Richard Burr says media botched Russian-social media story
The Russian operatives who ran Facebook ads surrounding last year’s election ran four times as many ads in Maryland a deep-blue state than they did on the critical swing state of Wisconsin, the chairman of the Senate intelligence committee said Wednesday.
Sen. Richard Burr, North Carolina Republican, also said of the 55 ads run in Wisconsin costing less than $2,000 total almost all were run even before the primary, and none mentioned then-candidate Donald Trump by name, suggesting they were less about attacking the president and more about sowing chaos.
Kicking off a hearing with executives from Silicon Valley’s leading social media and tech companies Facebook, Google and Twitter Mr. Burr said the narrative that Russian-backer operatives worked to boost Mr. Trump over Democratic nominee Hillary Clinton in last year’s election was false.
“I understand the urge to make this story simple,” said Sen. Richard Burr, chairman of the committee. “But that’s biased.”
Later in the day, the firms will face questions from the House Intelligence committee’s Russian election meddling probe.
On Tuesday, executives from the firms took a grilling from a Senate judiciary subcommittee over Russian election interference. They were seen to fail to convince lawmakers that a similar propaganda push by the Kremlin could be stopped before America’s next election.
On Wednesday, Sen. Mark Warner, the committee’s lead Democrat, aimed his opening statement directly at the Kremlin.
“Russian operatives are attempting to infiltrate and manipulate American social media to hijack the national conversation and to make Americans angry, to set us against ourselves and to undermine our democracy,” the Virginia Democrat said. “They are still doing it now, and not one of us is doing enough to stop it.
Mr.

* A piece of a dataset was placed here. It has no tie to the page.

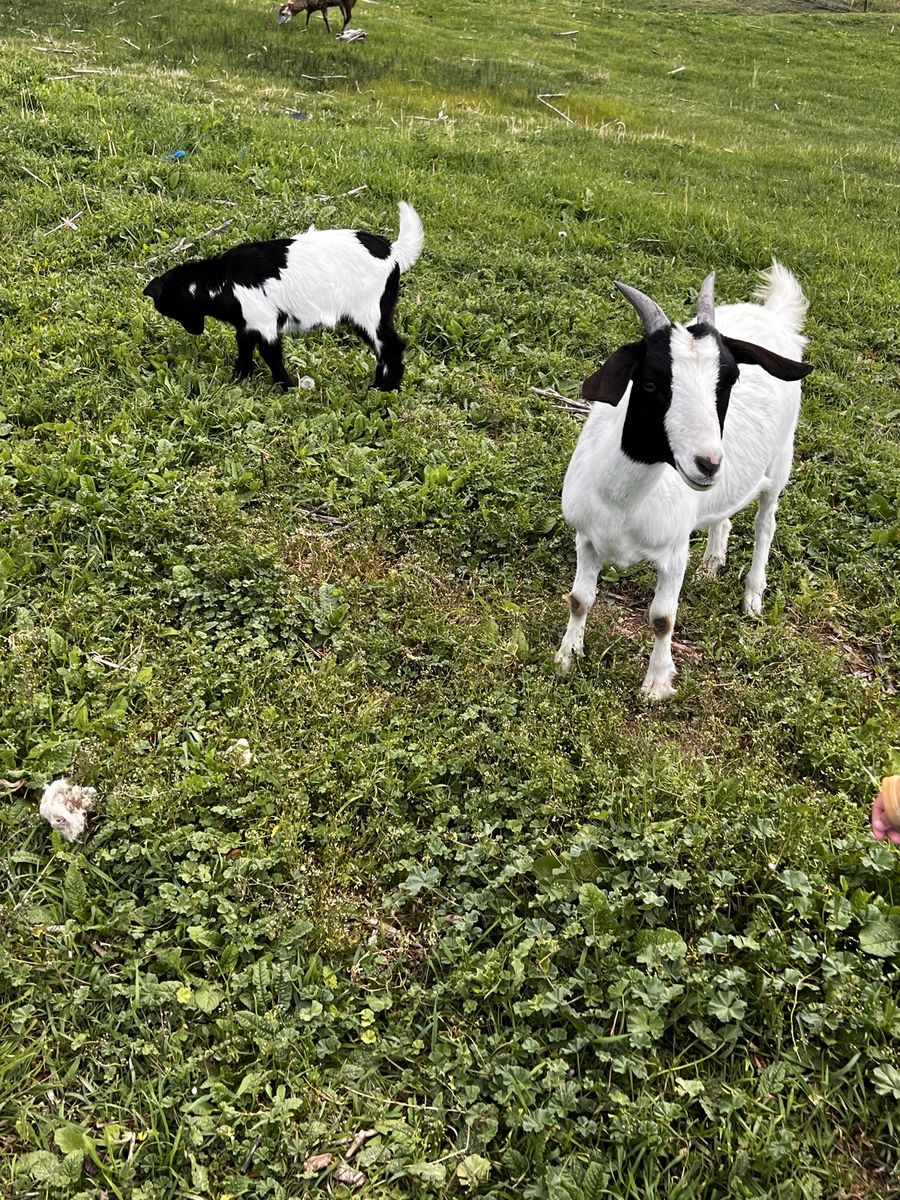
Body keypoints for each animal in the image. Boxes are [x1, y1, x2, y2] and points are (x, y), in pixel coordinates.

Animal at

Warner said the “advent of social media tools” allowed Russia “the power to magnify propaganda and fake news on a scale that was unimaginable back in the days of the Berlin Wall.” He added that such misinformation was spread “with just a small amount of money” to “wreak havoc on our online discourse.”
Mr. Warner also lashed out at Facebook.
“For Facebook, much of the attention has been focused on the paid ads Russian trolls targeted to Americans,” he said. “However, these ads are just the tip of a very large iceberg. The real story is the amount of misinformation and divisive content that was pushed for free on Russian-backed pages, which then spread widely on the news feeds of tens of millions of Americans.”